Because the court decision turned on an interpretation of a law as applied to a regulation, Congress has the option to write another law.

While Wehby argues that the court decision is narrow, Merkley says that reasoning could be used by employers to deny insurance coverage for such services as vaccinations, blood transfusions and treatment for AIDS.

“Women are counting on us to right this wrong from the U.S. Supreme Court,” Merkley said in his speech on the Senate floor. “The court got it wrong, and we are going to make it right.”

The vote did serve a political purpose of positioning Democrats on one side of the issue and most Republicans on the other.

Of those who voted to bring up the bill, 51 were Democrats, three Republicans and two independents. One Democrat was absent. On the other side, 42 were Republicans; also voting no was Majority Leader Harry Reid, D-Nev., who did so as a parliamentary maneuver because it enables him to bring the bill up for another vote in the future.

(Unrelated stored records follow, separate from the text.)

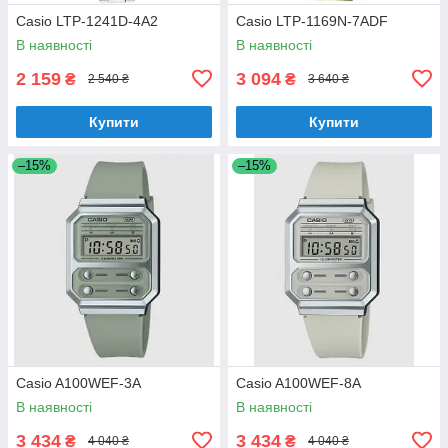
Casio LTP-1241D-4A2
Casio LTP-1169N-7ADF
В наявності
В наявності
2 159
3 094
₴
₴
2 540 ₴
3 640 ₴
Купити
Купити
–15%
–15%
Casio A100WEF-3A
Casio A100WEF-8A
В наявності
В наявності
3 434
3 434
₴
₴
4 040 ₴
4 040 ₴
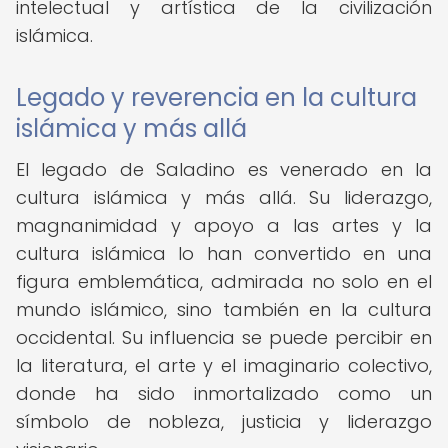
intelectual y artística de la civilización
islámica.
Legado y reverencia en la cultura
islámica y más allá
El legado de Saladino es venerado en la
cultura islámica y más allá. Su liderazgo,
magnanimidad y apoyo a las artes y la
cultura islámica lo han convertido en una
figura emblemática, admirada no solo en el
mundo islámico, sino también en la cultura
occidental. Su influencia se puede percibir en
la literatura, el arte y el imaginario colectivo,
donde ha sido inmortalizado como un
símbolo de nobleza, justicia y liderazgo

A Merkley campaign spokeswoman, Lindsey O’Brien, said the candidates’ stances on the court’s Hobby Lobby decision, and Wehby’s support of some of the justices in the court’s majority “is a perfect example of the contrasts in this race.”

Wehby has in the past praised Justice Samuel Alito, who wrote the majority decision, and Justice Antonin Scalia, also in the majority, who has said he would like to reverse the court’s 1973 decision legalizing abortion.